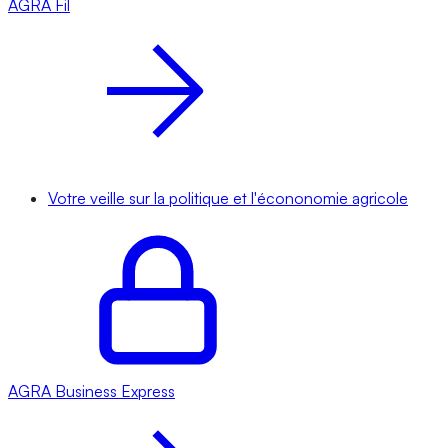
AGRA
Fil
Votre veille sur la politique et l'écononomie agricole
AGRA
Business Express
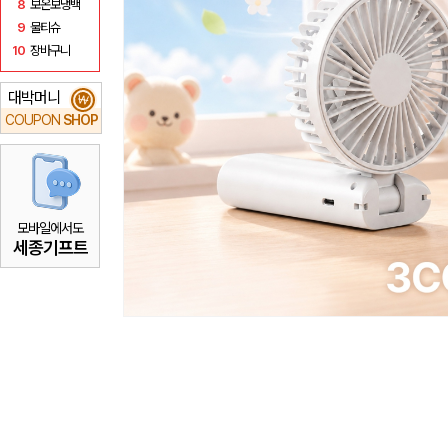
8
보온보냉백
9
물티슈
10
장바구니
대박머니
₩
COUPON
SHOP
모바일에서도
세종기프트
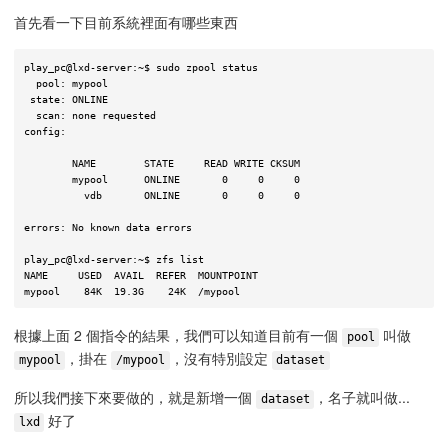
首先看一下目前系統裡面有哪些東西
play_pc@lxd-server:~$ sudo zpool status

  pool: mypool

 state: ONLINE

  scan: none requested

config:

	NAME        STATE     READ WRITE CKSUM

	mypool      ONLINE       0     0     0

	  vdb       ONLINE       0     0     0

errors: No known data errors

play_pc@lxd-server:~$ zfs list

NAME     USED  AVAIL  REFER  MOUNTPOINT

根據上面 2 個指令的結果，我們可以知道目前有一個
叫做
pool
，掛在
，沒有特別設定
mypool
/mypool
dataset
所以我們接下來要做的，就是新增一個
，名子就叫做...
dataset
好了
lxd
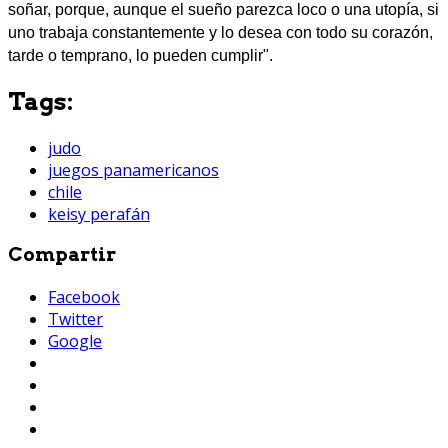
soñar, porque, aunque el sueño parezca loco o una utopía, si
uno trabaja constantemente y lo desea con todo su corazón,
tarde o temprano, lo pueden cumplir".
Tags:
judo
juegos panamericanos
chile
keisy perafán
Compartir
Facebook
Twitter
Google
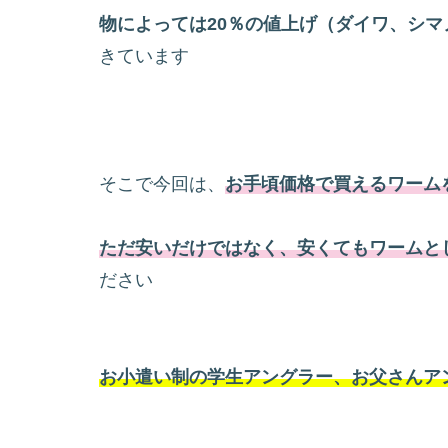
物によっては20％の値上げ（ダイワ、シマ
きています
そこで今回は、
お手頃価格で買えるワーム
ただ安いだけではなく、安くてもワームと
ださい
お小遣い制の学生アングラー、お父さんア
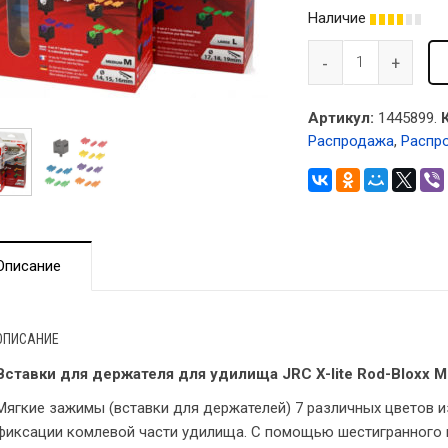
Наличие
Артикул:
1445899.
Распродажа
,
Распр
Описание
ОПИСАНИЕ
Вставки для держателя для удилища JRC X-lite Rod-Bloxx Me
Мягкие зажимы (вставки для держателей) 7 различных цветов и
фиксации комлевой части удилища. С помощью шестигранного к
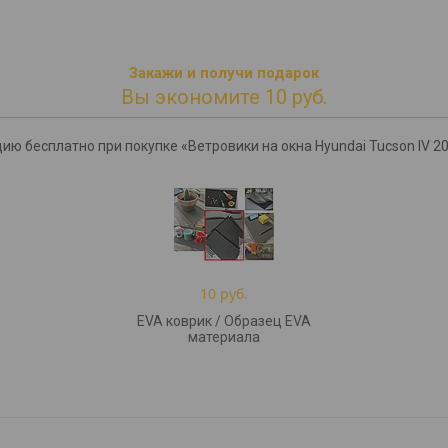
Закажи и получи подарок
Вы экономите 10 руб.
ию бесплатно при покупке «Ветровики на окна Hyundai Tucson IV 20
10 руб.
EVA коврик / Образец EVA
материала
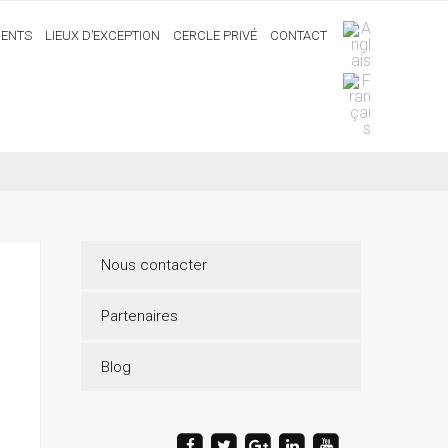
ENTS
LIEUX D’EXCEPTION
CERCLE PRIVÉ
CONTACT
Nous contacter
Partenaires
Blog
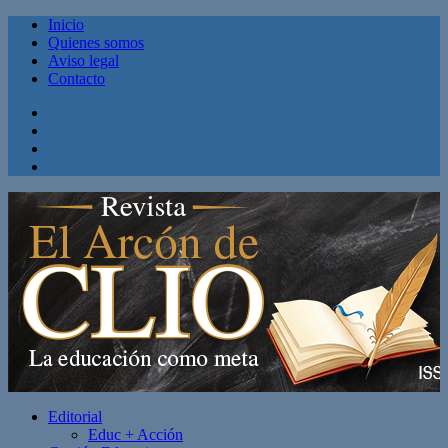
Inicio
Quienes somos
Aviso legal
Contacto
Facebook
Twitter
Linkedin
Youtube
Editorial
Educ + Acción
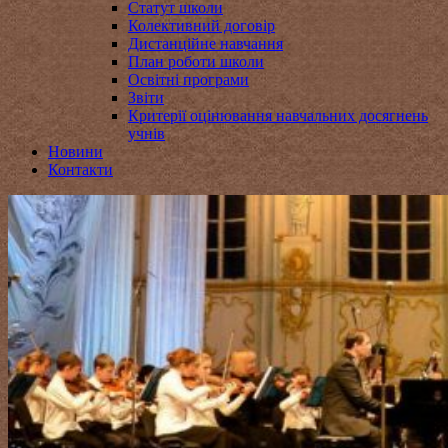
Статут школи
Колективний договір
Дистанційне навчання
План роботи школи
Освітні програми
Звіти
Критерії оцінювання навчальних досягнень
учнів
Новини
Контакти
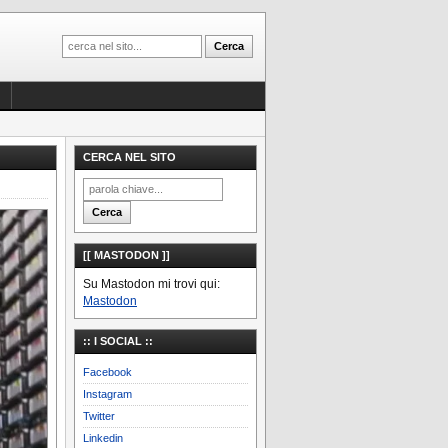
CERCA NEL SITO
[[ MASTODON ]]
Su Mastodon mi trovi qui:
Mastodon
:: I SOCIAL ::
Facebook
Instagram
Twitter
Linkedin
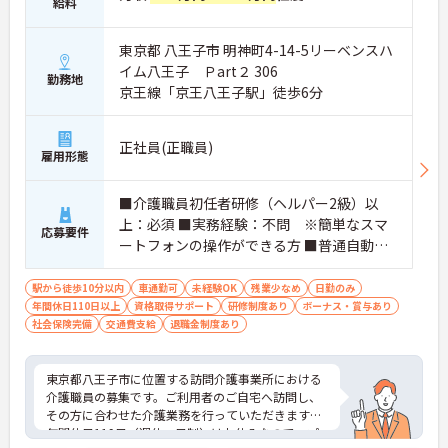
給料
東京都 八王子市 明神町4-14-5リーベンスハ
イム八王子 Ｐart２ 306
勤務地
京王線「京王八王子駅」徒歩6分
正社員(正職員)
雇用形態
■介護職員初任者研修（ヘルパー2級）以
上：必須 ■実務経験：不問 ※簡単なスマ
応募要件
ートフォンの操作ができる方 ■普通自動車
運転免許（AT限定可）：あれば尚可
駅から徒歩10分以内
車通勤可
未経験OK
残業少なめ
日勤のみ
年間休日110日以上
資格取得サポート
研修制度あり
ボーナス・賞与あり
社会保険完備
交通費支給
退職金制度あり
東京都八王子市に位置する訪問介護事業所における
介護職員の募集です。ご利用者のご自宅へ訪問し、
その方に合わせた介護業務を行っていただきます。
年間休日119日（週休二日制）はお休みなので、プ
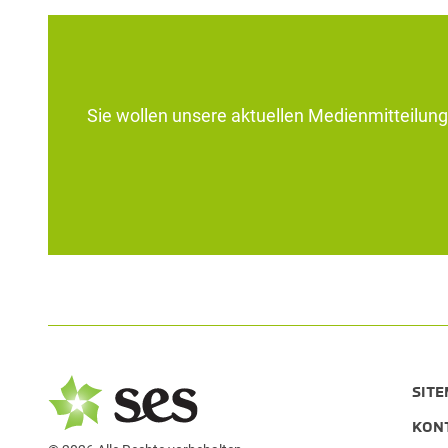
Sie wollen unsere aktuellen Medienmitteilunge
SIT
KON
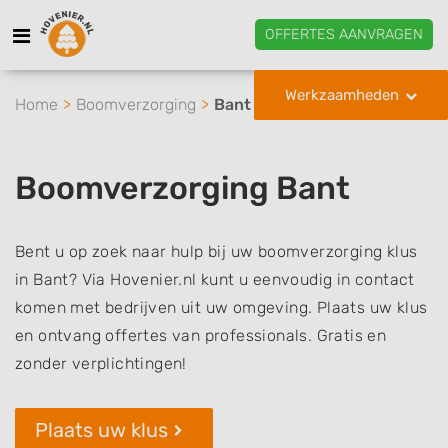
OFFERTES AANVRAGEN
Werkzaamheden
Home
Boomverzorging
Bant
Boomverzorging Bant
Bent u op zoek naar hulp bij uw boomverzorging klus
in Bant? Via Hovenier.nl kunt u eenvoudig in contact
komen met bedrijven uit uw omgeving. Plaats uw klus
en ontvang offertes van professionals. Gratis en
zonder verplichtingen!
Plaats uw klus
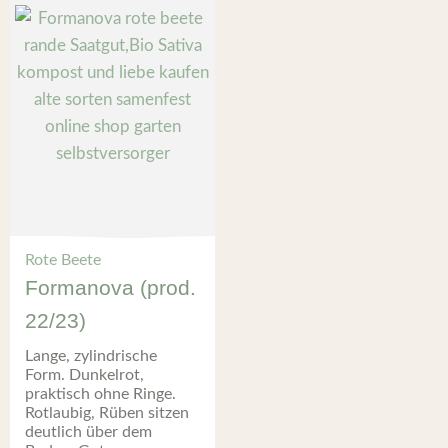
Rote Beete
Formanova (prod.
22/23)
Lange, zylindrische
Form. Dunkelrot,
praktisch ohne Ringe.
Rotlaubig, Rüben sitzen
deutlich über dem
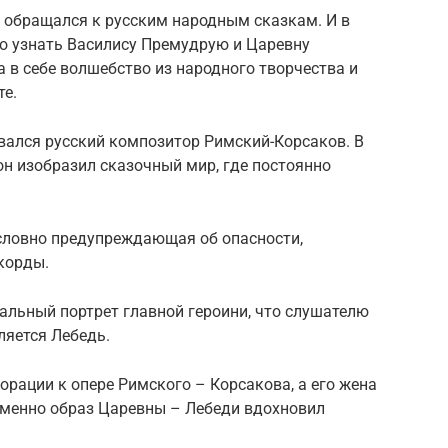
о обращался к русским народным сказкам. И в
о узнать Василису Премудрую и Царевну
 в себе волшебство из народного творчества и
те.
ался русский композитор Римский-Корсаков. В
он изобразил сказочный мир, где постоянно
словно предупреждающая об опасности,
корды.
альный портрет главной героини, что слушателю
ляется Лебедь.
рации к опере Римского – Корсакова, а его жена
менно образ Царевны – Лебеди вдохновил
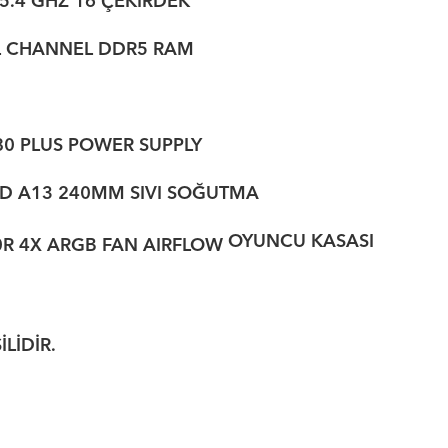
5.4
GHZ 16 ÇEKİRDEK
HANNEL DDR5 RAM
PLUS POWER SUPPLY
D A13 240MM SIVI SOĞUTMA
OYUNCU KASASI
R 4X ARGB FAN AIRFLOW
İDİR.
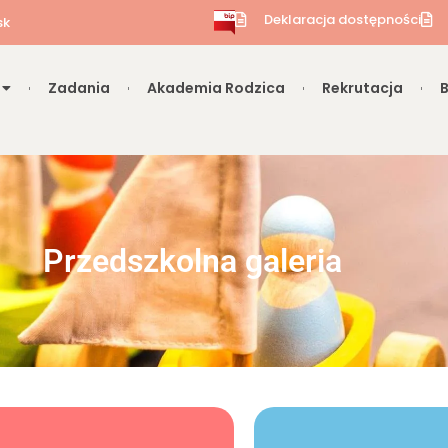
Deklaracja dostępności
sk
Zadania
Akademia Rodzica
Rekrutacja
Przedszkolna galeria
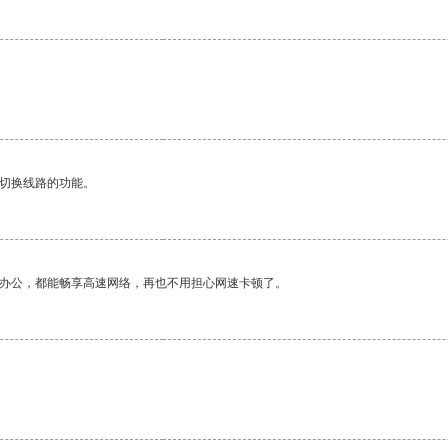
动切换线路的功能。
作办公，都能畅享高速网络，再也不用担心网速卡顿了。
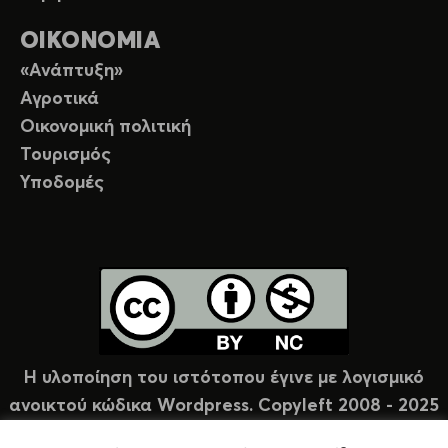
ΟΙΚΟΝΟΜΙΑ
«Ανάπτυξη»
Αγροτικά
Οικονομική πολιτική
Τουρισμός
Υποδομές
Η υλοποίηση του ιστότοπου έγινε με λογισμικό
ανοικτού κώδικα Wordpress. Copyleft 2008 - 2025
υπό άδεια Creative Commons (CC-BY-NC).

===

Task goal:
Update the records so that every instance of "Business Express" reads "Business Digest", and leave all other text unchanged. Leave the pictures out of your answer.

Response to this exercise:
AGRA
Fil
Votre veille sur la politique et l'écononomie agricole
AGRA
Business Digest
8
보온보냉백
9
물티슈
10
장바구니
대박머니
₩
COUPON
SHOP
모바일에서도
세종기프트
首先看一下目前系統裡面有哪些東西
play_pc@lxd-server:~$ sudo zpool status

  pool: mypool

 state: ONLINE

  scan: none requested

config:

	NAME        STATE     READ WRITE CKSUM

	mypool      ONLINE       0     0     0

	  vdb       ONLINE       0     0     0

errors: No known data errors

play_pc@lxd-server:~$ zfs list

NAME     USED  AVAIL  REFER  MOUNTPOINT

根據上面 2 個指令的結果，我們可以知道目前有一個
叫做
pool
，掛在
，沒有特別設定
mypool
/mypool
dataset
所以我們接下來要做的，就是新增一個
，名子就叫做...
dataset
好了
lxd
soñar, porque, aunque el sueño parezca loco o una utopía, si
uno trabaja constantemente y lo desea con todo su corazón,
tarde o temprano, lo pueden cumplir".
Tags:
judo
juegos panamericanos
chile
keisy perafán
Compartir
Facebook
Twitter
Google
物によっては20％の値上げ（ダイワ、シマ
きています
そこで今回は、
お手頃価格で買えるワーム
ただ安いだけではなく、安くてもワームと
ださい
お小遣い制の学生アングラー、お父さんア
Наличие
Артикул:
1445899.
Распродажа
,
Распр
Описание
ОПИСАНИЕ
Вставки для держателя для удилища JRC X-lite Rod-Bloxx Me
Мягкие зажимы (вставки для держателей) 7 различных цветов и
фиксации комлевой части удилища. С помощью шестигранного к
Закажи и получи подарок
Вы экономите 10 руб.
ию бесплатно при покупке «Ветровики на окна Hyundai Tucson IV 20
10 руб.
EVA коврик / Образец EVA
материала
ENTS
LIEUX D’EXCEPTION
CERCLE PRIVÉ
CONTACT
Nous contacter
Partenaires
Blog
Inicio
Quienes somos
Aviso legal
Contacto
Facebook
Twitter
Linkedin
Youtube
Editorial
Educ + Acción
Статут школи
Колективний договір
Дистанційне навчання
План роботи школи
Освітні програми
Звіти
Критерії оцінювання навчальних досягнень
учнів
Новини
Контакти
CERCA NEL SITO
[[ MASTODON ]]
Su Mastodon mi trovi qui:
Mastodon
:: I SOCIAL ::
Facebook
Instagram
Twitter
Linkedin
給料
東京都 八王子市 明神町4-14-5リーベンスハ
イム八王子 Ｐart２ 306
勤務地
京王線「京王八王子駅」徒歩6分
正社員(正職員)
雇用形態
■介護職員初任者研修（ヘルパー2級）以
上：必須 ■実務経験：不問 ※簡単なスマ
応募要件
ートフォンの操作ができる方 ■普通自動車
運転免許（AT限定可）：あれば尚可
駅から徒歩10分以内
車通勤可
未経験OK
残業少なめ
日勤のみ
年間休日110日以上
資格取得サポート
研修制度あり
ボーナス・賞与あり
社会保険完備
交通費支給
退職金制度あり
東京都八王子市に位置する訪問介護事業所における
介護職員の募集です。ご利用者のご自宅へ訪問し、
その方に合わせた介護業務を行っていただきます。
年間休日119日（週休二日制）はお休みなので、プ
Sie wollen unsere aktuellen Medienmitteilunge
SIT
KON
OFFERTES AANVRAGEN
Werkzaamheden
Home
Boomverzorging
Bant
Boomverzorging Bant
Bent u op zoek naar hulp bij uw boomverzorging klus
in Bant? Via Hovenier.nl kunt u eenvoudig in contact
komen met bedrijven uit uw omgeving. Plaats uw klus
en ontvang offertes van professionals. Gratis en
zonder verplichtingen!
Plaats uw klus
Rote Beete
Formanova (prod.
22/23)
Lange, zylindrische
Form. Dunkelrot,
praktisch ohne Ringe.
Rotlaubig, Rüben sitzen
deutlich über dem
о обращался к русским народным сказкам. И в
о узнать Василису Премудрую и Царевну
 в себе волшебство из народного творчества и
те.
ался русский композитор Римский-Корсаков. В
он изобразил сказочный мир, где постоянно
словно предупреждающая об опасности,
корды.
альный портрет главной героини, что слушателю
ляется Лебедь.
рации к опере Римского – Корсакова, а его жена
менно образ Царевны – Лебеди вдохновил
5.4
GHZ 16 ÇEKİRDEK
HANNEL DDR5 RAM
PLUS POWER SUPPLY
D A13 240MM SIVI SOĞUTMA
OYUNCU KASASI
R 4X ARGB FAN AIRFLOW
İDİR.
Deklaracja dostępności
sk
Zadania
Akademia Rodzica
Rekrutacja
Przedszkolna galeria
动切换线路的功能。
作办公，都能畅享高速网络，再也不用担心网速卡顿了。
ΟΙΚΟΝΟΜΙΑ
«Ανάπτυξη»
Αγροτικά
Οικονομική πολιτική
Τουρισμός
Υποδομές
Η υλοποίηση του ιστότοπου έγινε με λογισμικό
ανοικτού κώδικα Wordpress. Copyleft 2008 - 2025
υπό άδεια Creative Commons (CC-BY-NC).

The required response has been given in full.